Sapin annonce une baisse des objectifs d'économie

Le ministre français du Travail Michel Sapin à Bruxelles le 9 décembre 2013 [John Thys / AFP/Archives]

Le ministre des Finances Michel Sapin a estimé mardi que l'objectif de réaliser 21 milliards d'économies dans la dépense publique en 2015 risquait d'être revu à la baisse, en raison d'une inflation trop faible.

 

"On ne peut pas avoir les mêmes objectifs avec une inflation qui devient très faible", a reconnu le ministre en réponse à une question sur le maintien d'un objectif de 21 milliards d'économies l'année prochaine.

M. Sapin, qui s'exprimait dans un entretien à l'AFP, doit présenter dans trois semaines le projet de budget pour 2015.
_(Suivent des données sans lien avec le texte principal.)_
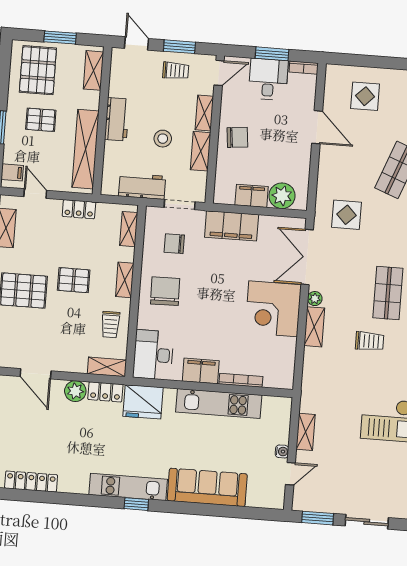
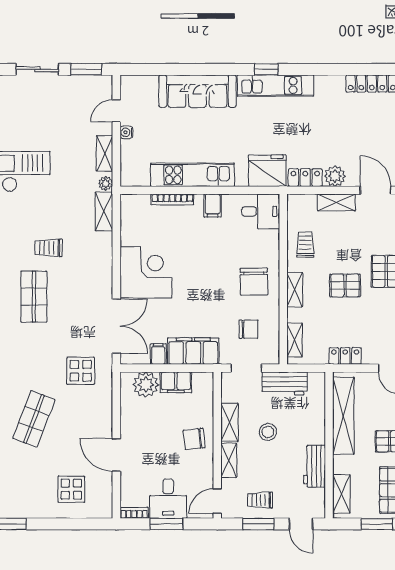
workbench: (117, 119) -> (315, 466), moved
filing cabinet: (267, 226) -> (158, 354), added
plant: (315, 299) -> (106, 183), moved
shelving: (314, 327) -> (104, 211), moved
desk: (153, 355) -> (261, 211), width x0.73
shelving: (107, 367) -> (336, 202), moved
filing cabinet: (201, 371) -> (213, 206), width x0.50

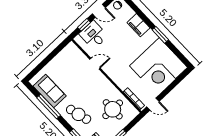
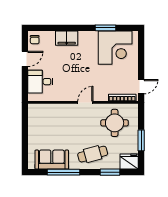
window: (84, 25) -> (25, 82), removed
window: (160, 35) -> (105, 28), moved
door: (95, 64) -> (85, 102), moved
corner desk: (158, 67) -> (115, 48), width x0.74, depth x0.74

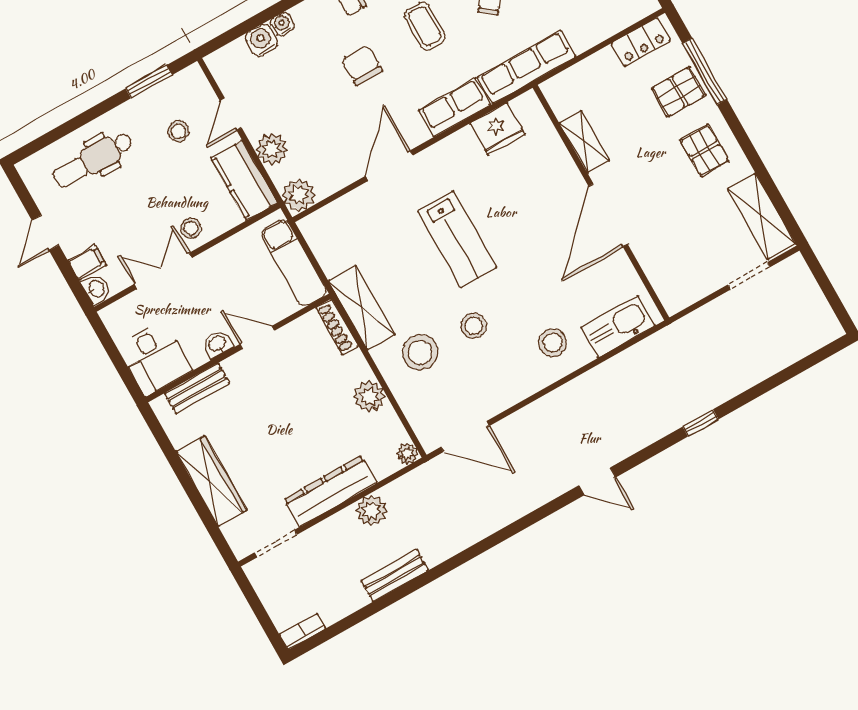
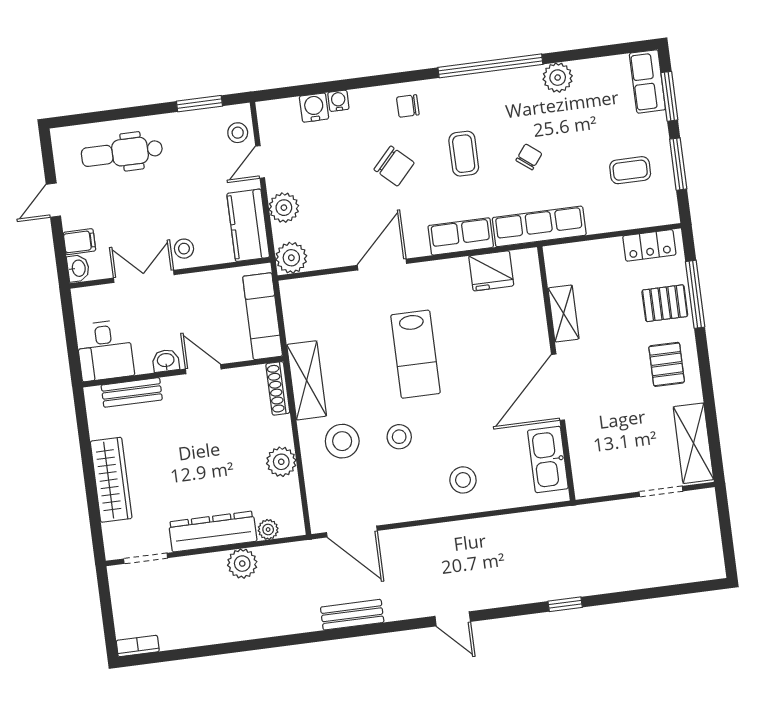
chair: (362, 65) -> (394, 166), turned 133
stool: (178, 131) -> (238, 133), moved
kitchen sink: (618, 327) -> (548, 459), moved, turned -90
plant: (407, 454) -> (268, 529), moved
bench: (395, 575) -> (352, 615), moved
Anormalement bas, le taux d'inflation en France, proche de celui de la zone euro, était de 0,5% en juillet en glissement annuel et de 0,4% hors tabac. Soit bien loin du niveau jugé sain, estimé à un peu moins de 2,0% par la banque centrale européenne. 

 

Un effet sur les recettes et les dépenses

La faible inflation a un effet sur les recettes mais aussi sur les dépenses, a détaillé le ministre. "L'année prochaine par exemple, là où sur une hypothèse d'inflation de 1,5%, on faisait au-delà d'un milliard d'économies, par le seul gel de prestations, aujourd'hui ces économies sont remises en cause", explique-t-il. 

Lorsque le gouvernement parle d'économies, il s'agit d'économies par rapport à l'évolution naturelle des dépenses qui gonflent mécaniquement d'année en année en raison de divers facteurs, comme les augmentations de salaires à l'ancienneté, mais aussi la prise en compte de l'inflation.

M. Sapin se garde néanmoins de prévoir de compenser avec de nouvelles mesures de restriction. "Rajouter des économies ne me paraîtrait pas adapté à la situation", a-t-il dit, préférant se tourner vers les partenaires européens de la France pour que "des décisions soient prises".

"Jusqu'ici, l'habitude était de raisonner en fonction de la croissance. Les textes prévoient une flexibilité en cas de récession ou de croissance durablement très faible, mais là, on découvre un autre sujet qui finit par être aussi bouleversant pour les budgets que la faible croissance, c'est la faible inflation", a poursuivi M. Sapin. 

Pour lui, "les chiffres de l'inflation en zone euro ont créé un choc. D'où l'émergence d'un nouveau discours des acteurs politiques et économiques. Maintenant, il faut que très rapidement ceci soit pris en compte et que des décisions soient prises".